Este argumento –al que ya recurrió el primer gobierno de Pedro Sánchez– permitiría a los poderes públicos puentear a los padres en la formación moral de sus hijos, si entienden que determinados contenidos educativos forman parte de los valores válidos para todos. Según esta visión, no hay inconveniente en que los padres transmitan a sus hijos una determinada concepción del bien, pero en cuestiones de ética pública manda el Estado.

Aquí el truco es hacer pasar por valores exigibles a todos los alumnos lo que en realidad son cuestiones discutidas entre los adultos. Y presentar los reparos de los padres en esos asuntos como preferencias estrictamente privadas.

Es un argumento típico en la batalla cultural, donde quienes llevan la voz cantante han logrado que cale la idea de que los partidarios de los valores considerados “tradicionales” defienden posturas que solo cabe tolerar en la intimidad del hogar, mientras que la ordenación de la moral pública compete única y exclusivamente a los defensores de los valores “progresistas”.
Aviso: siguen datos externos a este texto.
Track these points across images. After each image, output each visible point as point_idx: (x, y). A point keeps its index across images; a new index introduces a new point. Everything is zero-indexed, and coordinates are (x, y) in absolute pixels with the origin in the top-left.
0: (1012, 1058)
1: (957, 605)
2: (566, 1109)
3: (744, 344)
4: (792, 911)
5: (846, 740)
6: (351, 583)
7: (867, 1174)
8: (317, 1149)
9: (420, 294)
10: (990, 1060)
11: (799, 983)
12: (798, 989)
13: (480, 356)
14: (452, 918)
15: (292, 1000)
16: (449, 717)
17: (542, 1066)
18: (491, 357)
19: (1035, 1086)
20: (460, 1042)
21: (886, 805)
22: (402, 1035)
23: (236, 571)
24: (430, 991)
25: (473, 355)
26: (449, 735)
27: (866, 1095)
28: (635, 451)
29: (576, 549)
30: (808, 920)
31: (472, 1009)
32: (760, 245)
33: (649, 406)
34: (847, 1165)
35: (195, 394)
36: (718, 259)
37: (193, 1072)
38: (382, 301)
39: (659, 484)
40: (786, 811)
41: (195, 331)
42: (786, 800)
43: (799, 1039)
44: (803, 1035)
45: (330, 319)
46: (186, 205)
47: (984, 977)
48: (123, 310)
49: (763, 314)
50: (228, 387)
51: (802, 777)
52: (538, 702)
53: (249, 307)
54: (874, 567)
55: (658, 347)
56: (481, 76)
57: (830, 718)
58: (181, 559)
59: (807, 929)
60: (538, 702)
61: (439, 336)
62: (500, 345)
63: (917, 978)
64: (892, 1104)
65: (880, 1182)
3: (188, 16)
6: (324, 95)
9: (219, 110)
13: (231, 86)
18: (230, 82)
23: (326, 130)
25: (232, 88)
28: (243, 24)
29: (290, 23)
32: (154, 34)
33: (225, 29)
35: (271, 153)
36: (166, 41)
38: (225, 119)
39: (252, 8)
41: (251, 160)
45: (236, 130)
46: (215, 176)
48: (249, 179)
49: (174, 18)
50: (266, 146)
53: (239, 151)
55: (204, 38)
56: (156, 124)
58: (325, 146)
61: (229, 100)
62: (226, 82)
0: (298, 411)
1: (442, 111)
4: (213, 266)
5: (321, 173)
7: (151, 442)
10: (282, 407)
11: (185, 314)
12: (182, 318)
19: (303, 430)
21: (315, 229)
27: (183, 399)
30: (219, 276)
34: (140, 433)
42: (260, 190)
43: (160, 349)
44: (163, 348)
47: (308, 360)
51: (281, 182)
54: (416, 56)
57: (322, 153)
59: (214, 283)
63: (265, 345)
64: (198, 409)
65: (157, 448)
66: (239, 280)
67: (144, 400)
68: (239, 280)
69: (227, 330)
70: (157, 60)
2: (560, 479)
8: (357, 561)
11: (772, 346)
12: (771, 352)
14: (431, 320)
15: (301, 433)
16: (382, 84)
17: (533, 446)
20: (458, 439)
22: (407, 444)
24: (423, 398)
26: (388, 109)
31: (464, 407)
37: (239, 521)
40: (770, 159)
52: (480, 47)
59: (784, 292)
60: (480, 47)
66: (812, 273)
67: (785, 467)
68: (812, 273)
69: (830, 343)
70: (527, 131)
Visto así, la apelación a la “moral pública” no sería otra cosa que el intento de monopolizar la instrucción de todos los niños y jóvenes en la propia visión del mundo. Lo explica el sociólogo Frank Furedi glosando las ideas del también sociólogo Alvin Gouldner. ¿Cómo lograron los partidarios de la contracultura de los años 70 del siglo pasado dar un vuelco a los valores de la sociedad? Usando la educación como una forma de apartar a los niños de la influencia cultural de sus padres. “Cuando se graduaron –escribe Furedi–, muchos jóvenes ya habían interiorizado una serie de valores distintos a aquellos en los que fueron socializados sus padres”.